METHUEN — Luther E. McIlwain became fascinated with planes when he saw one flying overhead.
McIlwain who went on to make history as a member of the all-black Tuskegee Airmen in World War II, died Friday at 91.
“He’s going to be a big loss,” said Thomas Hargreaves, Methuen’s director of Veteran’s Services. “He had a lot of knowledge. He did some great things in his life, inspired a lot of people by telling us exactly what it was like during the war.”
Hargreaves and Francisco Urena, former Director of Veteran Services in Lawrence, said he not only fought discrimination and racism serving in a segregated military, but also when he returned from combat as a police officer in New York City for 20 years.

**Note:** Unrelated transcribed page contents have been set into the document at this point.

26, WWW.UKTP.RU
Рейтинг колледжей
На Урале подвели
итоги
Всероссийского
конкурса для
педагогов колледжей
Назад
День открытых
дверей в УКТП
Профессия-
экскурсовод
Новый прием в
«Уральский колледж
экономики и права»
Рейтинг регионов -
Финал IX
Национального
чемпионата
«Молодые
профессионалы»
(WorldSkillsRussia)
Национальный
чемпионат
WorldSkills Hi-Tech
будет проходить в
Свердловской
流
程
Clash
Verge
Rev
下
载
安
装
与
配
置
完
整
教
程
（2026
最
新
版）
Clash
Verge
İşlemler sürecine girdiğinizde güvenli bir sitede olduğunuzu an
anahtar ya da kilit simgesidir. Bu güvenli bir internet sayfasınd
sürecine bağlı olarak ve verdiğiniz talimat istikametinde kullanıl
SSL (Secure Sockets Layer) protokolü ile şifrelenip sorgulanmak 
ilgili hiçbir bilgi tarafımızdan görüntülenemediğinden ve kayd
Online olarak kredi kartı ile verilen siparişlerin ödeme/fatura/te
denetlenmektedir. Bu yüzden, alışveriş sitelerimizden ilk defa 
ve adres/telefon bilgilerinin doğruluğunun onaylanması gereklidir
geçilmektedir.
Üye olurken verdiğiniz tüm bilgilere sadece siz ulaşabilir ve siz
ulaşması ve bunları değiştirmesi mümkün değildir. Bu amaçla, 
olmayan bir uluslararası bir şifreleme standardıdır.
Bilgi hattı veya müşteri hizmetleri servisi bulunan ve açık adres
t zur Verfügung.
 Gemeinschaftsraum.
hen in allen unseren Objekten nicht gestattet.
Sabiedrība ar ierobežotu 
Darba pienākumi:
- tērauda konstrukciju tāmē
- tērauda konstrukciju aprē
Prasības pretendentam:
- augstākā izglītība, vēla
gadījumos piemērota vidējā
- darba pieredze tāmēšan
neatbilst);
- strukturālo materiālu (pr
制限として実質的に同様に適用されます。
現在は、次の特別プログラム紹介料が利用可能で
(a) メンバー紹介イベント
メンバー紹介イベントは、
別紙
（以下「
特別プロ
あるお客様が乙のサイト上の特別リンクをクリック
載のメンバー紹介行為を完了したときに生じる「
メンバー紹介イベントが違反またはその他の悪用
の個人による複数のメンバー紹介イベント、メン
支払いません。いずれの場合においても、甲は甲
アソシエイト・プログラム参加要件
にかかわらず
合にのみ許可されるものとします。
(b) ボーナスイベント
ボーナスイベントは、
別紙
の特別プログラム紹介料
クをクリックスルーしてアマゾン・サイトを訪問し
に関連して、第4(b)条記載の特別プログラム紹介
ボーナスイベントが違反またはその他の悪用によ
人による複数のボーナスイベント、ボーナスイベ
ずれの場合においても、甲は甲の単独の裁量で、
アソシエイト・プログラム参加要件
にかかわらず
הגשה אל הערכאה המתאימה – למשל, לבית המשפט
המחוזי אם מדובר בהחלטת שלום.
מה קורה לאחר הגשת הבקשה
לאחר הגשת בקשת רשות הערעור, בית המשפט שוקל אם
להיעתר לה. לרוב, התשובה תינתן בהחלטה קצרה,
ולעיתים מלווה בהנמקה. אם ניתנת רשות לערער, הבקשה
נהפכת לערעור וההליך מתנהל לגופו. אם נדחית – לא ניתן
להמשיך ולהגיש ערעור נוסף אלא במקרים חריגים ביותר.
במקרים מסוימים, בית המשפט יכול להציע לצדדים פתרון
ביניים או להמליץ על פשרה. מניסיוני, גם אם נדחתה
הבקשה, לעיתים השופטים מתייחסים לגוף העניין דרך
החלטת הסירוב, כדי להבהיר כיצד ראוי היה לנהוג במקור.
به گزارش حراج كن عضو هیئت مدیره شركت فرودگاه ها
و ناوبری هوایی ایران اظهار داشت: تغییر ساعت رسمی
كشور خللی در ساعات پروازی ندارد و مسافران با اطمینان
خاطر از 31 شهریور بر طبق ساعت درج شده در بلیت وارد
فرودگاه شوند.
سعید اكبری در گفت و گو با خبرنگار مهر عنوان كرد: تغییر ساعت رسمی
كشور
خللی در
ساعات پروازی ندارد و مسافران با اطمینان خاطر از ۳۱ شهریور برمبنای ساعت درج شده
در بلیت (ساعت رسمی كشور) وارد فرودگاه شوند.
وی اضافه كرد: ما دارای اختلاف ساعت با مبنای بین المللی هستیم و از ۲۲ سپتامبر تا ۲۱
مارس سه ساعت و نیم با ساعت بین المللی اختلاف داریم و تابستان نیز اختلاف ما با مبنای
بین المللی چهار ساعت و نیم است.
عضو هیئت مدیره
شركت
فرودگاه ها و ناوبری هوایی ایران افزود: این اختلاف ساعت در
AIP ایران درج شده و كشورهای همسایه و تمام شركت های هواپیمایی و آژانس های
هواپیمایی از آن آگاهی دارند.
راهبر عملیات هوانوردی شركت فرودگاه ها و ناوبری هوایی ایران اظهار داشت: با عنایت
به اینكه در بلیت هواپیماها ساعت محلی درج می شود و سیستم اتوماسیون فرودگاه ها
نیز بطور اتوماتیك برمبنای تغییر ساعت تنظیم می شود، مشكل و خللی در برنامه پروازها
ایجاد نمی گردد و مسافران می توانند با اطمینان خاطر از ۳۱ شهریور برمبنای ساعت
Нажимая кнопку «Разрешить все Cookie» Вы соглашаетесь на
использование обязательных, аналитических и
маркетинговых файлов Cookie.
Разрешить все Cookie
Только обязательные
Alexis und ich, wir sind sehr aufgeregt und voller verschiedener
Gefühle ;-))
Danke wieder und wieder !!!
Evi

“He was an advocate for veterans and for minorities,” said Urena, now the Boston Commissioner of Veterans Services.
“First of all, Luther was a great friend. He will be dearly missed,” Urena said. “I’m just glad to have walked among his presence.”
McIlwain was a Second Lieutenant with the 477th B-25 Bomber group. The squadron fought in North Africa and Europe. He was also an instructor who trained many of the 1,000 black aviators in the unit.
McIlwain held several key administrative positions in Methuen, including the Office of Equal Opportunity. He was commissioned by governors King, Dukakis and Weld to serve on various boards relating to Affirmative Action and Equal Opportunity Employment.
Many people knew of his accomplishments with the “The Lonely Eagles,” but others like Christopher Nihan and Cindy Hefmen came to know the funny, kind and gentle side of him.
“He was a godsend in my life,” said Hefmen who knew him for 22 years. “I’m going to miss his smile, his voice and his friendship.”
Nihan of Andover agrees friendship was one of his best qualities.